How to Keep From Losing Your Mind: Educating Yourself Classical to Resist Cultural Indoctrination (2019) was partially the brainchild of the late John Moorehouse of TAN Books. His advice was always wise and our ensuing friendship was a spiritual blessing to me. He will always be missed by many who knew him. I think either this or American Conversion is my best book. In some ways, How to Keep From Losing Your Mind is an expanded version of my conversion memoir since it went more deeply into many of the themes and figures I treated in the earlier book. I loved the experience of writing it as well.

365 Days of Catholic Wisdom: A Treasury of Truth, Beauty, and Goodness (2021) was a pure pleasure. It contains many of the passages that led me to become a Catholic in the first place. Other passages served to deepen my understanding, steel my courage, and breathe new life into my life’s aspirations. TAN Books did a beautiful job of designing and producing this book, except for the too-dark cover. But I was very proud to have published a book with an actual ribbon in it! By the way, my friend Joseph Pearce has called this his “favorite” of all of TAN’s books — and no money changed hands.
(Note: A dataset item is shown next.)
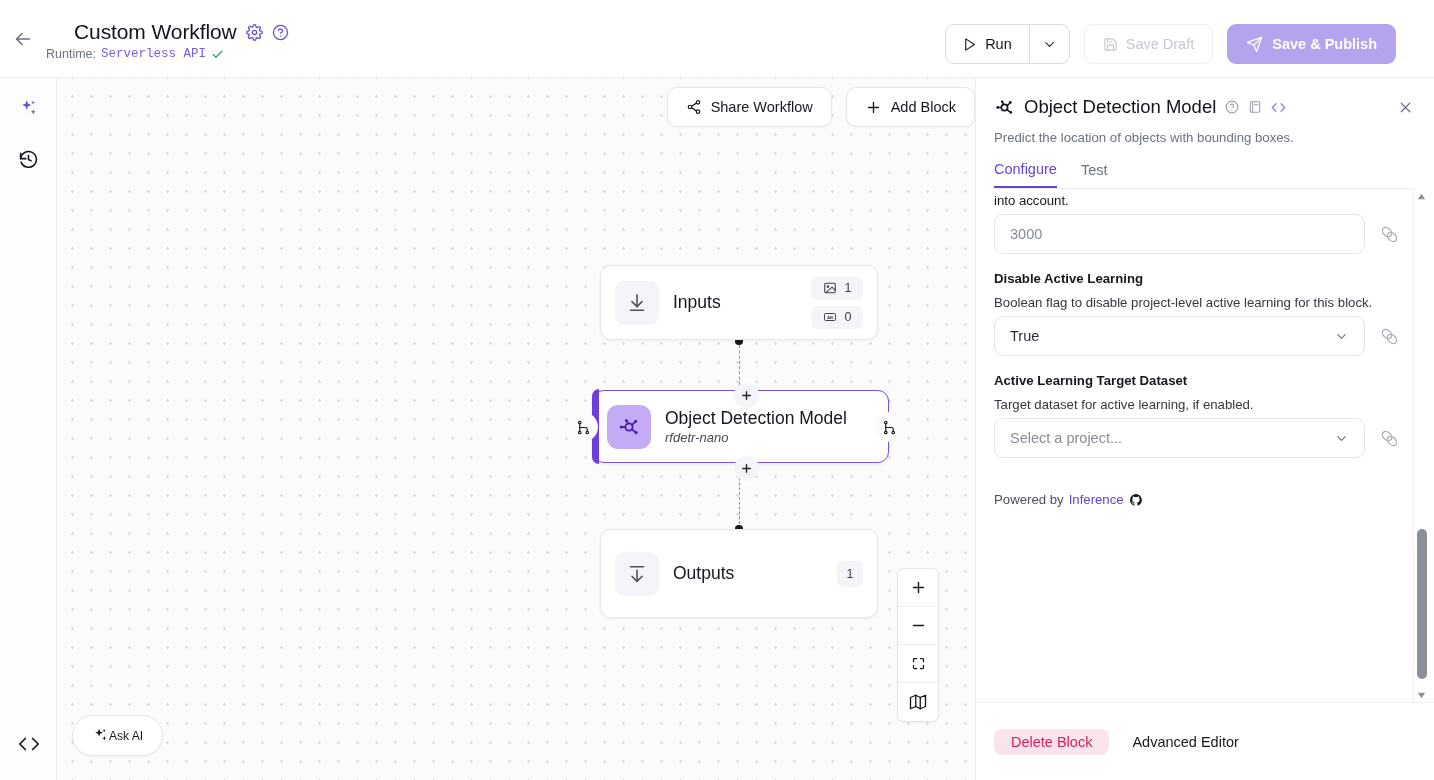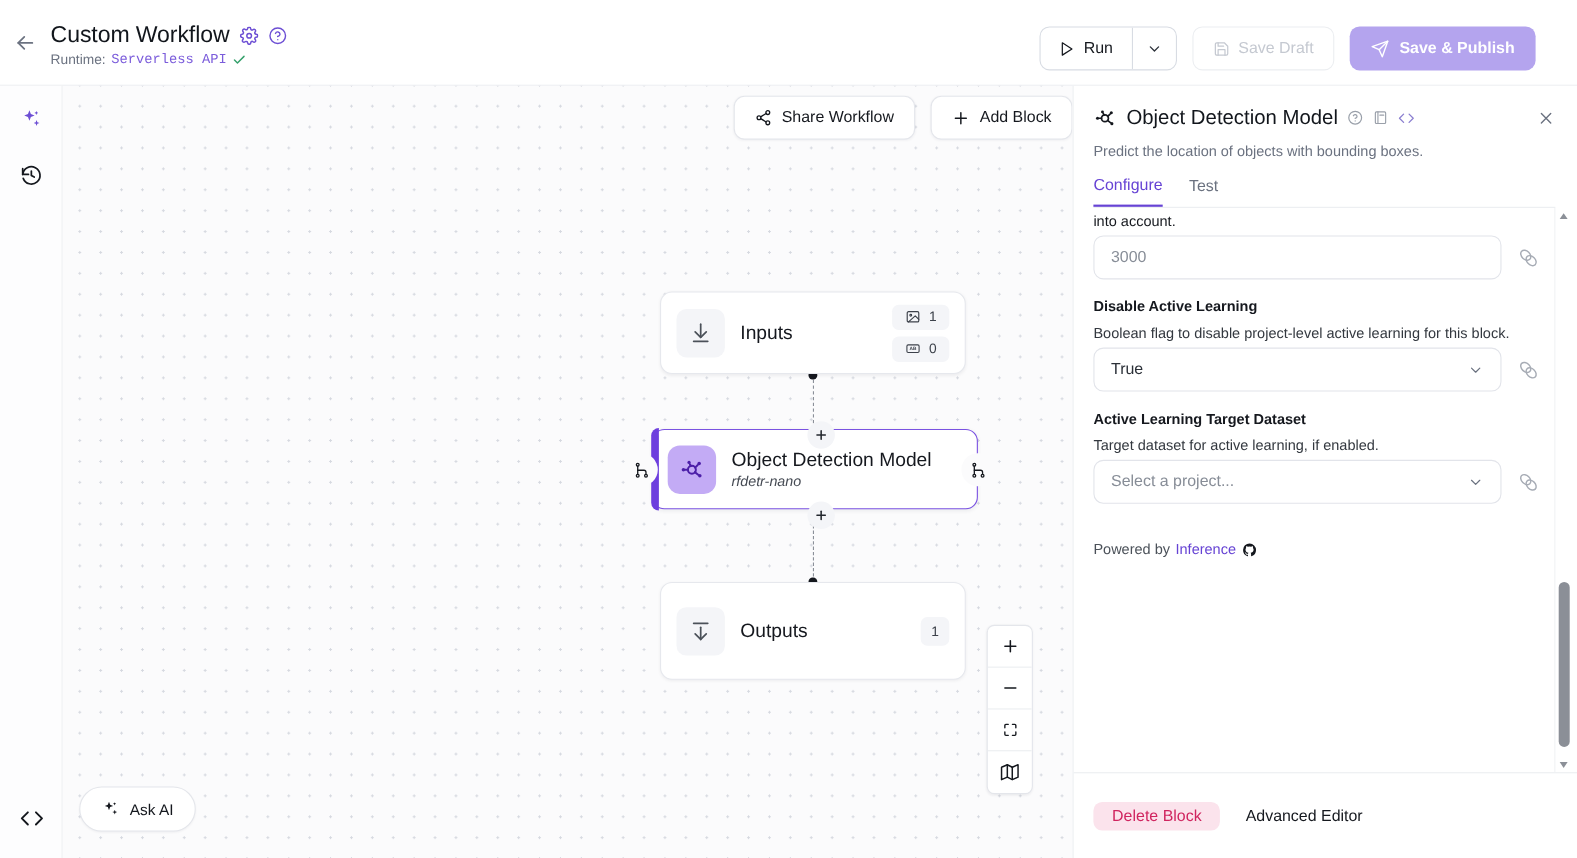"Custom Workflow" #title-row { margin-left: none -> 28px }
Matt Schlapp and I collaborated on the writing of The Desecrators: Defeating the Cancel Culture Mob and Reclaiming One Nation Under God (TAN Books, 2022). Matt’s wife Mercy wrote a beautiful introduction which brought the heart of the book more to the surface.  Thanks to the Schlapps, The Desecrators received blurbs from practically every leader in the conservative movement and exposure on most conservative major TV and radio shows. As a result, it spent a while on the best-seller lists on Amazon and Barnes & Noble, a very new experience for me.

I’m not sure what will come next, if anything. I spend more time reading than ever, in part to prepare for my weekly radio show, Church and Culture, on the Ave Maria Radio Network or for the courses I’m teaching for the Albertus Magnus Institute. Next up is a course on the life and work of the French Catholic novelist and polemicist, George Bernanos.